WASHINGTON, D.C. 20549
______________
 
FORM 8-K
 
CURRENT REPORT
PURSUANT TO SECTION 13 OR 15(d) OF THE
SECURITIES EXCHANGE ACT OF 1934

Date of Report (Date of earliest event reported): May 12, 2008

FORTISSIMO ACQUISITION CORP.
(Exact Name of Registrant as Specified in Charter)

Delaware
 
001-52166
 
02-0762508
(State or Other Jurisdiction
of Incorporation)
 
(Commission
File Number)
 
(IRS Employer
Identification No.)

14 Hamelacha Street, Park Afek, Rosh Ha’ayin Israel
 
48091
(Address of Principal Executive Offices)
 
(Postal Code)
 
Registrant’s telephone number, including area code: (011) 972-3-915-7400
 
Not Applicable
 
(Former Name or Former Address, if Changed Since Last Report)

Check the appropriate box below if the Form 8-K filing is intended to simultaneously satisfy the filing obligation of the registrant under any of the following provisions (see General Instruction A.2. below):

¨ Written communications pursuant to Rule 425 under the Securities Act (17 CFR 230.425)

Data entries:
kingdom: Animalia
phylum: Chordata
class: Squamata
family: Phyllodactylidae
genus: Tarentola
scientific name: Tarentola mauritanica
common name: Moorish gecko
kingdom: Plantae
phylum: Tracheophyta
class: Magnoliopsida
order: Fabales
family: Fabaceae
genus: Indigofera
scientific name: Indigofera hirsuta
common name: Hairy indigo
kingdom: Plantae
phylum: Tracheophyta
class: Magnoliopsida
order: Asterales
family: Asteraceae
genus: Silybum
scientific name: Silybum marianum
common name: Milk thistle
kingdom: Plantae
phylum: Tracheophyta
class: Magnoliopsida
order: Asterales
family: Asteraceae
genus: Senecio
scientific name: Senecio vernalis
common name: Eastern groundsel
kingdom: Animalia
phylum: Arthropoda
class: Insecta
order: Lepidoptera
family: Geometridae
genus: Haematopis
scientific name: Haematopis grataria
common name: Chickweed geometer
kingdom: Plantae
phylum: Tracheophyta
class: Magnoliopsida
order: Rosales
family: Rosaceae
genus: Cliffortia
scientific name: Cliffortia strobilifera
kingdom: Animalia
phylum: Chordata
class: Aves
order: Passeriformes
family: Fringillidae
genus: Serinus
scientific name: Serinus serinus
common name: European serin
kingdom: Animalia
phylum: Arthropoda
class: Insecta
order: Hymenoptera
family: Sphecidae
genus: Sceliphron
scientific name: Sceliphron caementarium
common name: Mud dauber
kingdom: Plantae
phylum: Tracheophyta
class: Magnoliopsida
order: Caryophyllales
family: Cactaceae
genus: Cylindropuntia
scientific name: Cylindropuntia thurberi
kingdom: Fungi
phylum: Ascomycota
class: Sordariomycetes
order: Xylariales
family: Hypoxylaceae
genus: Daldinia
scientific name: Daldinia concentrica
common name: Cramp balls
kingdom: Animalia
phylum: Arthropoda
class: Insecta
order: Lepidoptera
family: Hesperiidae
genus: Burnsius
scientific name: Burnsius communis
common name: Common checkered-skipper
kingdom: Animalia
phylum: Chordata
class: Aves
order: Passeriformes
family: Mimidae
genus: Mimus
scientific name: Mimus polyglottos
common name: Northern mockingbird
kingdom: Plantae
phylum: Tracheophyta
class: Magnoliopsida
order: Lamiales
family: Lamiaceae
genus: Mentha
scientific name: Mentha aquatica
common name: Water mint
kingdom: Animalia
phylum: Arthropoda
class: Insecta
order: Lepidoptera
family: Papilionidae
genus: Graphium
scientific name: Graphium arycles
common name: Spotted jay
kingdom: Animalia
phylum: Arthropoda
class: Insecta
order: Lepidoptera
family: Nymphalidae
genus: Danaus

Challenges:
A: Please reproduce word for word the stretch of the filing cover page from "Registrant’s telephone number, including" through "(17 CFR 230.425)".
B: What date does the filing cover page list as the date of report?

Task solutions:
A:
Registrant’s telephone number, including area code: (011) 972-3-915-7400
 
Not Applicable
 
(Former Name or Former Address, if Changed Since Last Report)

Check the appropriate box below if the Form 8-K filing is intended to simultaneously satisfy the filing obligation of the registrant under any of the following provisions (see General Instruction A.2. below):

¨ Written communications pursuant to Rule 425 under the Securities Act (17 CFR 230.425)

B: May 12, 2008